§ **Activity**
Could you repeat all of the following data verbatim, without changing anything?

Collection entries
○ ○ ○ ○
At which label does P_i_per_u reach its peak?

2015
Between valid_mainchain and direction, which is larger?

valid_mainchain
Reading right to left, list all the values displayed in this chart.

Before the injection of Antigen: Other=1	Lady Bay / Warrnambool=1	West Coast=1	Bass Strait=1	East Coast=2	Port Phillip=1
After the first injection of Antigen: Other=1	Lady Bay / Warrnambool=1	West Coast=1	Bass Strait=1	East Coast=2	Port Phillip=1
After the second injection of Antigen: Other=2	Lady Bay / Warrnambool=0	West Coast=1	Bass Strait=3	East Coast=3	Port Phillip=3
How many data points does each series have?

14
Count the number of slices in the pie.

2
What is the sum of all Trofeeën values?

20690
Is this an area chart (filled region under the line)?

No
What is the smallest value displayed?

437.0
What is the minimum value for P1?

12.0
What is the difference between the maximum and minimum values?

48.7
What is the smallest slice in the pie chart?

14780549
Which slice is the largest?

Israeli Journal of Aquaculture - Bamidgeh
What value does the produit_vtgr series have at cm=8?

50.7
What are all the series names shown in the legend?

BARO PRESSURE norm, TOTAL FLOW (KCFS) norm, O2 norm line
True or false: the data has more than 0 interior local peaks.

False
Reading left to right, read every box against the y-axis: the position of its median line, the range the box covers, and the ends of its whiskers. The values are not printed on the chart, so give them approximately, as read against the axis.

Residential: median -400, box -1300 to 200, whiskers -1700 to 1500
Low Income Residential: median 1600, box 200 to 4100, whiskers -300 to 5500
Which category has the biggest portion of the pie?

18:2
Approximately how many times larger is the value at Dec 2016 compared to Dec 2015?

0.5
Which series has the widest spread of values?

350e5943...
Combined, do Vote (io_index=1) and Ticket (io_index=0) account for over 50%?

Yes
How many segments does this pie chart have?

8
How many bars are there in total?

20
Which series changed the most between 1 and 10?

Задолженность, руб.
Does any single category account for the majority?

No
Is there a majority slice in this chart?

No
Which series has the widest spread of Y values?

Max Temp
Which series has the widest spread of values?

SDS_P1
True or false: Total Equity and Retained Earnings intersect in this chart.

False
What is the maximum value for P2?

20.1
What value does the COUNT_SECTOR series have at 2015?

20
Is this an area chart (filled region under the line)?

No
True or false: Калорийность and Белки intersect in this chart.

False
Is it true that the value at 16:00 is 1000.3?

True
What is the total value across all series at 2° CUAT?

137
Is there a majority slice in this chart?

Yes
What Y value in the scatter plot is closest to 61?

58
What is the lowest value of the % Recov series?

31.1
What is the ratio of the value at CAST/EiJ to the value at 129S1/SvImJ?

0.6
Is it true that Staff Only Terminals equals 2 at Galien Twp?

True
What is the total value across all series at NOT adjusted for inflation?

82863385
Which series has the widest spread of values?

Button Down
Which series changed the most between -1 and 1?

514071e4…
○ ○ ○ ○
§ **Completed exercise**
At which label does P_i_per_u reach its peak?

2015
Between valid_mainchain and direction, which is larger?

valid_mainchain
Reading right to left, list all the values displayed in this chart.

Before the injection of Antigen: Other=1	Lady Bay / Warrnambool=1	West Coast=1	Bass Strait=1	East Coast=2	Port Phillip=1
After the first injection of Antigen: Other=1	Lady Bay / Warrnambool=1	West Coast=1	Bass Strait=1	East Coast=2	Port Phillip=1
After the second injection of Antigen: Other=2	Lady Bay / Warrnambool=0	West Coast=1	Bass Strait=3	East Coast=3	Port Phillip=3
How many data points does each series have?

14
Count the number of slices in the pie.

2
What is the sum of all Trofeeën values?

20690
Is this an area chart (filled region under the line)?

No
What is the smallest value displayed?

437.0
What is the minimum value for P1?

12.0
What is the difference between the maximum and minimum values?

48.7
What is the smallest slice in the pie chart?

14780549
Which slice is the largest?

Israeli Journal of Aquaculture - Bamidgeh
What value does the produit_vtgr series have at cm=8?

50.7
What are all the series names shown in the legend?

BARO PRESSURE norm, TOTAL FLOW (KCFS) norm, O2 norm line
True or false: the data has more than 0 interior local peaks.

False
Reading left to right, read every box against the y-axis: the position of its median line, the range the box covers, and the ends of its whiskers. The values are not printed on the chart, so give them approximately, as read against the axis.

Residential: median -400, box -1300 to 200, whiskers -1700 to 1500
Low Income Residential: median 1600, box 200 to 4100, whiskers -300 to 5500
Which category has the biggest portion of the pie?

18:2
Approximately how many times larger is the value at Dec 2016 compared to Dec 2015?

0.5
Which series has the widest spread of values?

350e5943...
Combined, do Vote (io_index=1) and Ticket (io_index=0) account for over 50%?

Yes
How many segments does this pie chart have?

8
How many bars are there in total?

20
Which series changed the most between 1 and 10?

Задолженность, руб.
Does any single category account for the majority?

No
Is there a majority slice in this chart?

No
Which series has the widest spread of Y values?

Max Temp
Which series has the widest spread of values?

SDS_P1
True or false: Total Equity and Retained Earnings intersect in this chart.

False
What is the maximum value for P2?

20.1
What value does the COUNT_SECTOR series have at 2015?

20
Is this an area chart (filled region under the line)?

No
True or false: Калорийность and Белки intersect in this chart.

False
Is it true that the value at 16:00 is 1000.3?

True
What is the total value across all series at 2° CUAT?

137
Is there a majority slice in this chart?

Yes
What Y value in the scatter plot is closest to 61?

58
What is the lowest value of the % Recov series?

31.1
What is the ratio of the value at CAST/EiJ to the value at 129S1/SvImJ?

0.6
Is it true that Staff Only Terminals equals 2 at Galien Twp?

True
What is the total value across all series at NOT adjusted for inflation?

82863385
Which series has the widest spread of values?

Button Down
Which series changed the most between -1 and 1?

514071e4…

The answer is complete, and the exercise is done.